Die belgischen Richter:innen begründen ihre aktuelle Entscheidung mit der Rechtsprechung des Europäischen Gerichtshofs (EuGH). 2018 hatten sie sich bereits mit Vorabentscheidungsfragen an den EuGH gewandt. Darin ging es insbesondere um die Konkretisierung der Ausnahmen, in denen Vorratsdatenspeicherung zulässig ist. Im Oktober 2020 kam dann das Urteil des EuGH mit den Antworten.

Ausmaß der Vorratsdatenspeicherung geht zu weit

Mit diesen hat das belgische Verfassungsgericht sich jetzt befasst und kommt zu dem Schluss, dass die Vorratsdatenspeicherung in Belgien zu umfassend ist. Sie überschreitet die durch den EuGH vorgesehenen Ausnahmen und verstößt damit gegen die Bestimmungen der EU-Grundrechtecharta. Vorratsdatenspeicherung ist nur erlaubt, wenn sie „zum Schutz der nationalen Sicherheit, zur Bekämpfung schwerer Kriminalität, und zur Verhütung schwerer Bedrohungen der öffentlichen Sicherheit“ eingesetzt wird, so das belgische Urteil. Außerdem dürfen die IP-Adressen und Bestandsdaten selbst dann nur für einen „absolut notwendigen Zeitraum“ gespeichert werden.

Und wie geht es jetzt weiter?

Das Gericht fordert die belgische Regierung auf, neue, konkretere gesetzliche Regelungen aufzustellen. Sie sollen klar formulieren, zu welchem Zweck und in welchem Umfang Telekommunikationsanbieter die Daten speichern müssen. Außerdem sollen sie Mindestanforderungen an die Daten festlegen, sodass nicht mehr als absolut notwendig gespeichert wird. Objektive Kriterien sollen transparent machen, weshalb die zu speichernden Daten „mit dem verfolgten Ziel“ zusammenhängen.

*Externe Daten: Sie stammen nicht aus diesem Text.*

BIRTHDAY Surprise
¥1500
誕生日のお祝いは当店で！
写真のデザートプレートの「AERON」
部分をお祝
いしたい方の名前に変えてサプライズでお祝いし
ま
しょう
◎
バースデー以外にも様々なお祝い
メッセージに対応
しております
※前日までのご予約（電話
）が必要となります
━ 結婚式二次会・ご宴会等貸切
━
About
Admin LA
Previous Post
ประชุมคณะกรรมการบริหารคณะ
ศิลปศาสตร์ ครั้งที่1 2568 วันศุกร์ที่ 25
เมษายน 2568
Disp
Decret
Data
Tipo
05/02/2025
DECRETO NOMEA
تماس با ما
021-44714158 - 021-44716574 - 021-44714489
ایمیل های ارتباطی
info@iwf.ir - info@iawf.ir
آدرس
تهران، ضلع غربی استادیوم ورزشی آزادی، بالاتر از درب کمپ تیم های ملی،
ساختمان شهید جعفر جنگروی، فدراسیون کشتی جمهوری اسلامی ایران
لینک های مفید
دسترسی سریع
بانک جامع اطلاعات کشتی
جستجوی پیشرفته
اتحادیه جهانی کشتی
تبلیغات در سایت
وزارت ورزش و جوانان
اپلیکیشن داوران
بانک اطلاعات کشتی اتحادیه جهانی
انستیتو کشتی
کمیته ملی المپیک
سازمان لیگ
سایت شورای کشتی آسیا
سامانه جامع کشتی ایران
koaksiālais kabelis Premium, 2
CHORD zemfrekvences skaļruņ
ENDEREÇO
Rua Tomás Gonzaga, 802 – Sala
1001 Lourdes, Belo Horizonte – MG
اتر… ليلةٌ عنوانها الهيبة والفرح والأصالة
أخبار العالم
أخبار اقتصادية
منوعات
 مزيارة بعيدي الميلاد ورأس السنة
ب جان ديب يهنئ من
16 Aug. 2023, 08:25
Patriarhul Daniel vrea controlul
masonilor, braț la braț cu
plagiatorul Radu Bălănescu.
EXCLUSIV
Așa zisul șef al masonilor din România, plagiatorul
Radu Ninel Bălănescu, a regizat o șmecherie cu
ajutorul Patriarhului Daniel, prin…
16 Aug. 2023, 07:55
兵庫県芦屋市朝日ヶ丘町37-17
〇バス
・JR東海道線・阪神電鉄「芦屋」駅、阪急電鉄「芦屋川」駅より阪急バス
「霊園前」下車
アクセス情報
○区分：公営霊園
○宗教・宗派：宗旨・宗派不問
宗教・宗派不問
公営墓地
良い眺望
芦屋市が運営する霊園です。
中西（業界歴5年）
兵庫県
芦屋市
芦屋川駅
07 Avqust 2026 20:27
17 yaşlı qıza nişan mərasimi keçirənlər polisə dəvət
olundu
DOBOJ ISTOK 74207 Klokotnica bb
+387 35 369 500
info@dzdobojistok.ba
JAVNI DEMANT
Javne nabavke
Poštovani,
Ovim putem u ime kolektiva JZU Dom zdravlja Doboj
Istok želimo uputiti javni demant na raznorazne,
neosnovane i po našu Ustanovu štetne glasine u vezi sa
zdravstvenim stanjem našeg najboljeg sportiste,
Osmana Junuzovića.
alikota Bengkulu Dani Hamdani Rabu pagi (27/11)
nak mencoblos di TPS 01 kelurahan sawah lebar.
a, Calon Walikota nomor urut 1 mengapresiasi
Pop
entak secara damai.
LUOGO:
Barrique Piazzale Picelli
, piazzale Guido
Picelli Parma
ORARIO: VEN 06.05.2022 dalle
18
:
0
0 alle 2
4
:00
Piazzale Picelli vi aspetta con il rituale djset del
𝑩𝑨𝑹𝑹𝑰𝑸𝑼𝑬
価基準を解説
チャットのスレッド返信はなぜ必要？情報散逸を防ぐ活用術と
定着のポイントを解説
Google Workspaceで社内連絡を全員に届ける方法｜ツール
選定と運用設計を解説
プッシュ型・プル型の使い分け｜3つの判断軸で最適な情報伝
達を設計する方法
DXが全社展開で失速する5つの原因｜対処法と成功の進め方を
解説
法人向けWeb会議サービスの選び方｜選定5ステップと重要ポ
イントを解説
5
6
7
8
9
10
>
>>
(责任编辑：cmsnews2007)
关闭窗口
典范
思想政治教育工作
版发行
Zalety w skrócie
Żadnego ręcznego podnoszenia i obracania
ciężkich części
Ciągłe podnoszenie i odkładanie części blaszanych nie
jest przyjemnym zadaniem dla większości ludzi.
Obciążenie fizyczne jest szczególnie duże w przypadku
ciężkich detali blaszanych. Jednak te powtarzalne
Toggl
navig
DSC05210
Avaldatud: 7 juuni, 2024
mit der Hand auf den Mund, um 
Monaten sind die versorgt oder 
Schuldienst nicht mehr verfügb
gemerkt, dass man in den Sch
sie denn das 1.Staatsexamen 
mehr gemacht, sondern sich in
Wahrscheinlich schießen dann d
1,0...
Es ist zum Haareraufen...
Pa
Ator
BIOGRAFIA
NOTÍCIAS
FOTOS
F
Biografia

Die belgische Regierung hatte das Gericht um einen Übergangszeitraum gebeten, um bis zur neuen Regelung weiter speichern zu dürfen wie bisher. Dies lehnte das Verfassungsgericht ab. Das Verbot der allgemeinen und unterschiedslosen Vorratsdatenspeicherung gilt in Belgien somit ab sofort. Wenn in einem Strafprozess noch ein Beweis aus der nicht mehr zulässigen Vorratsdatenspeicherung vorgelegt wird, liege die Entscheidung bei den jeweiligen Strafrichter:innen, ob sie den Beweis zulassen oder nicht.

Europäisches Recht und nationale Interpretationen

In seinem Urteil ist das belgische Verfassungsgericht deutlicher geworden als das oberste Gericht Frankreichs. Erst am vergangenen Mittwoch machten die französischen Richter:innen die Ausnahme aus dem EuGH-Urteil zur Regel und gaben der umfassenden Vorratsdatenspeicherung in Frankreich vorerst weiter grünes Licht – mit der Begründung, dass sich Frankreich aufgrund seiner aktuellen Gefährdungslage im Ausnahmezustand befinde.

Was als Ausnahme zu werten ist und was nicht, bietet offenbar noch immer Spielraum für verschiedene Interpretationen. Auch in Deutschland ist die Vorratsdatenspeicherung seit Jahren ein Streitthema. 2007 wurde die Vorratsdatenspeicherung das erste Mal beschlossen, drei Jahre später aber wieder gekippt. 2015 startete die große Koalition aus Union und SPD mit dem Gesetz zur „zeitlich befristeten Speicherung von Verkehrsdaten zur Strafverfolgungsvorsorge und zur Gefahrenabwehr“ einen zweiten Anlauf. Auch der hielt nicht lange stand: Das Oberverwaltungsgericht Nordrhein-Westfalens gab zwei Jahre später einer Klage gegen das Gesetz Recht, auch hier begründet durch einen Widerspruch zum EU-Recht.

Vom Tisch ist die Vorratsdatenspeicherung in Deutschland damit aber noch nicht. Die Bundesnetzagentur setzte die Umsetzungspflicht des Gesetzes zwar aus, doch das Bundesverwaltungsgericht gab die Frage der Rechtmäßigkeit der deutschen Vorratsdatenspeicherung im September 2019 an den EuGH weiter. Das Urteil steht noch aus.

Entscheidungen in anderen Mitgliedsstaaten – so wie nun in Belgien – unterstreichen immer wieder, dass die anlasslose Vorratsdatenspeicherung gegen die Grundrechte verstößt. Dennoch hindert das die große Koalition nicht daran, die Vorratsdatenspeicherung weiter in neue Gesetze aufzunehmen. Zuletzt beschloss sie in der vergangenen Woche ihr neues Telekommunikationsgesetz – Verpflichtungen zur Vorratsdatenspeicherung inklusive.